Pero Martín pensó (y así lo dijo) que cada vez entendía menos. Porque ¿qué tenía que ver con todo ese barullo el teniente Patrick, y cómo había muerto a las órdenes de Lavalle?

—Esperá, zonzo, ahora viene la combinación. ¿No oíste al viejo que la vida es más embrollada que negocio de turco? El destino esta vez era un negro grandote y feroz, un esclavo de mi tataratatarabuelo, un negro Benito. Porque el Destino no se manifiesta en abstracto sino que a veces es un cuchillo de un esclavo y otras veces es la sonrisa de una mujer soltera. El Destino elige sus instrumentos, en seguida se encarna y luego viene la joda. En este caso se encarnó en el negro Benito, que le encajó una cuchillada al tenientito con la suficiente mala suerte (según el punto de vista del negro) que Elmtrees pudo convertirse en Olmos y yo pude existir. Yo estuve pendiente, como se dice, de un hilo de seda y de circunstancias muy frágiles, porque si el negro no oye los gritos que desde la azotea daba María de los Dolores, ordenando que no lo ultimara, el negro lo liquida en forma perfecta y definitiva, como eran sus deseos, pero no los del Destino, que aunque se había encarnado en Benito no opinaba exactamente como él, tenía sus pequeñas diferencias.

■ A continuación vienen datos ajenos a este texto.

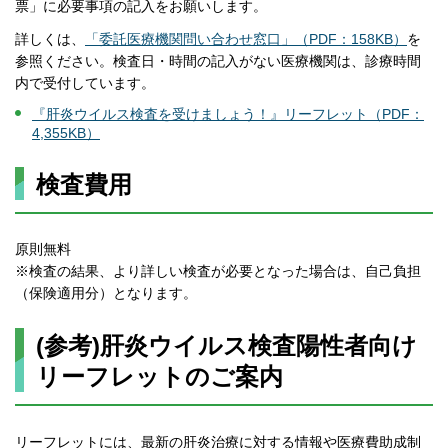
票」に必要事項の記入をお願いします。
詳しくは、
「委託医療機関問い合わせ窓口」（PDF：158KB）
を
参照ください。検査日・時間の記入がない医療機関は、診療時間
内で受付しています。
『肝炎ウイルス検査を受けましょう！』リーフレット（PDF：
4,355KB）
検査費用
原則無料
※検査の結果、より詳しい検査が必要となった場合は、自己負担
（保険適用分）となります。
(参考)肝炎ウイルス検査陽性者向け
リーフレットのご案内
リーフレットには、最新の肝炎治療に対する情報や医療費助成制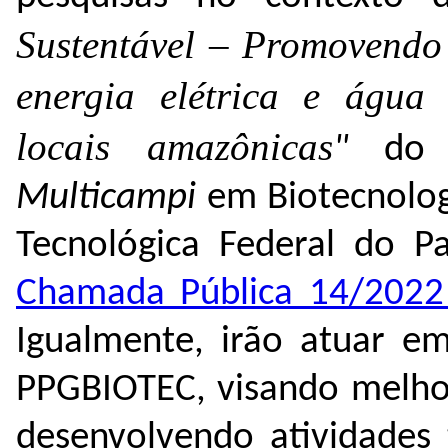
Sustentável
–
Promovendo a
energia elétrica e águ
locais amazônicas
​"
do 
Multicampi
em Biotecnolog
Tecnológica Federal do P
Chamada Pública 14/2022 
Igualmente, irão atuar e
PPGBIOTEC, visando melhor
desenvolvendo atividades 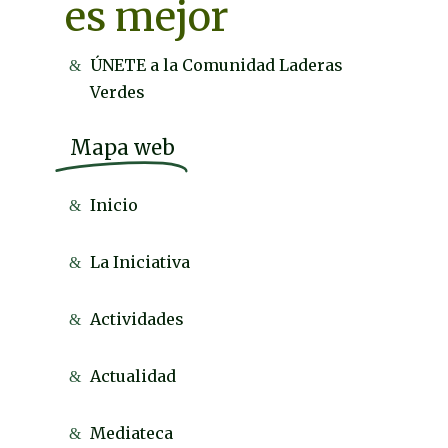
es mejor
ÚNETE a la Comunidad Laderas
Verdes
Mapa web
Inicio
La Iniciativa
Actividades
Actualidad
Mediateca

Cosa que sucede muy a menudo, porque claro, el Destino no puede andar eligiendo en forma tan ajustada a la gente que le va a servir de instrumento. Del mismo modo que si vos estás apurado para llegar a un lugar, cosa de vida o muerte, no te vas a andar fijando mucho si el auto está tapizado de verde o el caballo tiene una cola que te disgusta. Se agarra lo que se tiene más a mano. Por eso el Destino es algo confuso y un poco equívoco: él sabe bien lo que quiere, en realidad, pero la gente que lo ejecuta, no tanto. Como esos subalternos medio zonzos que nunca ejecutan con perfección lo que se les ordena. Así que el Destino se ve obligado a proceder como Sarmiento: hacer las cosas, aunque sea mal, pero hacerlas. Y muchas veces tiene que emborracharlos o aturdidos. Por eso se dice que el tipo estaba como fuera de sí, que no sabía lo que hacía, que perdió el control. Por supuesto. De otro modo, en lugar de matar a Desdémona o a César, vaya a saber la payasada que hacían. Así que, como te explicaba, en el momento en que Benito se disponía a decretar mi inexistencia, María de los Dolores le gritó desde arriba con tanta fuerza que el negro se detuvo. María de los Dolores. Tenía catorce años. Estaba tirando aceite hirviendo pero gritó a tiempo.

—Tampoco entiendo; ¿no se trataba de impedir que los ingleses ganaran?

—Atrasado mental, ¿no has oído hablar del coup
de foudre
? En medio del caos se produjo. Ya ves cómo funciona el Destino. El negro Benito obedeció de mala gana a la amita, pero arrastró al oficialito adentro, como se lo ordenaba la abuela de mi bisabuelo Pancho. Allí las mujeres le hicieron la primera cura, mientras llegaba el doctor Argerich. Le quitaron la chaqueta. ¡Pero si es un niño!, decía horrorizada misia Trinidad. ¡Pero si no ha de tener ni diecisiete años! decían. ¡Pero qué temeridá! se lamentaban. Mientras lo lavaban con agua limpia y con caña, y lo vendaban con tiras de sábanas. Después lo acostaron. Durante la noche deliraba y pronunciaba palabras en inglés, mientras María de los Dolores, rezando y llorando, le cambiaba paños de vinagre. Porque, como me contaba el abuelo, la niña se había enamorado del gringuito y había decidido que se casaría con él. Y has de saber, me decía, que cuando a una mujer se le pone esa idea entre ceja y ceja, no hay poder del cielo o de la tierra que lo impida. De modo que mientras el pobre teniente deliraba y seguramente soñaba con su patria ya la chica había decidido que aquella patria había dejado de existir, y que los descendientes de Patrick nacerían en la Argentina. Después, cuando empezó a recobrar el conocimiento, resultó que era nada menos que el sobrino del propio general Beresford. Ya te podes imaginar lo que habrá sido la llegada de Beresford a la casa y el momento en que besó la mano de misia Trinidad.